# PASSAGE CHOISI
:::

La langue de choses cachées, Cécile Coulon, L’iconoclaste

Cécile Coulon

La mère connaît la langue des choses cachées. Elle seule l’entend, soigne les blessures, accompagne parfois la mort venant. On l’appelle dans la nuit, elle vient à la tombée du jour puis repart avant le lever du soleil : c’est son don, mais aussi son travail qu’elle transmet jour après jour à son fils. Une nuit, on appelle la mère dans le hameau du Fond du Puits, et c’est le fils qui part. Il n’est ni attendu ni désiré. Il doit se rappeler les conseils de sa mère, ne pas fauter, ne pas s’éloigner de la voix qui l’a appelé, ne pas s’émouvoir des mots qu’il entend à travers les portes et visages clos… mais cette nuit, la mère n’est pas là et il est seul à entendre ces langues des choses cachées.

Les 135 pages de ce récit nous racontent ces heures d’obscurité et nous immergent dans la violence des douleurs tues et des silences qui les révèlent. A côté de ce fils, nous naviguons au plus près de la noirceur des âmes, accompagné par le souffle lourd et pesant qui étouffe les vérités enfouies, les corps et  cœurs meurtris. Construit sous la forme d’un conte aussi lumineux et envoûtant qu’il est sombre et poignant, ce court roman extrêmement maîtrisé nous renvoie à nos peurs, nos désirs, nos lâchetés et nos choix. De cette nuit aux côtés du fils, personne ne sortira indemne, et résonnera encore longtemps cette langue des choses cachées. Avec son dernier roman, Cécile Coulon signe de loin son ouvrage le plus puissant en mêlant avec justesse ses talents de romancière et de poétesse.

Céleste T2, Il est temps monsieur Proust, Chloé Cruchaudet, Editions Soleil

Le tome 1 nous avait complètement conquis en nous faisant découvrir cette femme au service de l’un des plus célèbres écrivains français mais aussi en nous enivrant des mots de l’auteur et de son personnage ; c’est peu dire que nous attendions la suite avec impatience.

Nous avions laissé Céleste en 1916, démissionnaire de son poste de gouvernante car épuisée par les extravagances et caprices de l’écrivain. Nous la retrouvons au début du tome 2, libre mais nostalgique de cette relation si particulière qui l’attachait à Proust. Et si notre héroïne enchaîne les petits boulots, retrouvant une vie ordinaire auprès de son mari et de ses amies, elle se lasse vite de cette vie sans surprise et sans éclats … en un mot, sans poésie. Elle retourne donc vite auprès de son cher Marcel, en proie comme toujours à ses multiples angoisses et allergies, mais aussi à ses rêves de gloire… et à la crainte des moqueries de ses contemporains. Car s’il est adulé par une partie de son lectorat, l’écrivain est bien évidemment la cible de journalistes et aspirants auteurs qui singent ses mots et ses manières.

:::

# DONNÉES FOURNIES
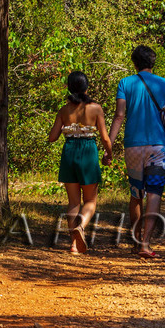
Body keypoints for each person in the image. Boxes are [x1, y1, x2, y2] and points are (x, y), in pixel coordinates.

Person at [107, 45, 165, 259]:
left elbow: (119, 116)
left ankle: (135, 242)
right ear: (153, 63)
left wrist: (108, 147)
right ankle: (145, 244)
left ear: (134, 63)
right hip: (158, 146)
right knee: (154, 193)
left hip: (133, 146)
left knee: (136, 194)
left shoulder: (125, 83)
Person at [47, 70, 112, 254]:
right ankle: (81, 225)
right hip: (88, 152)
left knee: (73, 202)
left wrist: (64, 126)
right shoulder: (96, 108)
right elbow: (105, 138)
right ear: (87, 87)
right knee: (90, 200)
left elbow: (52, 138)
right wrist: (109, 154)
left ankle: (74, 245)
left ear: (68, 87)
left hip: (69, 152)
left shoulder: (64, 110)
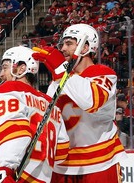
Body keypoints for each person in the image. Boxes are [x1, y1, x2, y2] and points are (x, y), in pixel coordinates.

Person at [31, 23, 128, 182]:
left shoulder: (103, 74)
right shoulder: (59, 81)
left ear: (85, 47)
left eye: (69, 43)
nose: (62, 49)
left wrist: (61, 71)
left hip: (100, 162)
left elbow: (92, 100)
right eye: (62, 44)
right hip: (63, 163)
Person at [0, 46, 69, 182]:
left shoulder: (10, 89)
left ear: (21, 68)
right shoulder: (51, 103)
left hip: (15, 176)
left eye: (5, 67)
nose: (1, 74)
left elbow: (16, 134)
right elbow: (62, 151)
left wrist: (5, 170)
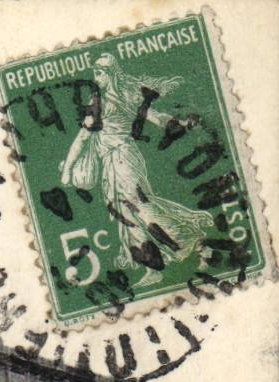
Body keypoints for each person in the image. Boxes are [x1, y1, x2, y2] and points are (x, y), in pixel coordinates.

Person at [58, 54, 213, 288]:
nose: (95, 76)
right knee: (126, 215)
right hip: (113, 163)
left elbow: (83, 138)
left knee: (141, 208)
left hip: (123, 160)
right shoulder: (111, 98)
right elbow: (154, 117)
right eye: (95, 71)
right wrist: (177, 123)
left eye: (100, 72)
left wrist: (68, 169)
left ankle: (194, 242)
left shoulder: (107, 101)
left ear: (110, 74)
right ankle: (152, 268)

:::

# CONSIGNE
D'après le passage choisi, en quelle année Céleste avait-elle quitté son poste de gouvernante auprès de Proust ?

# RÉSULTAT
En 1916.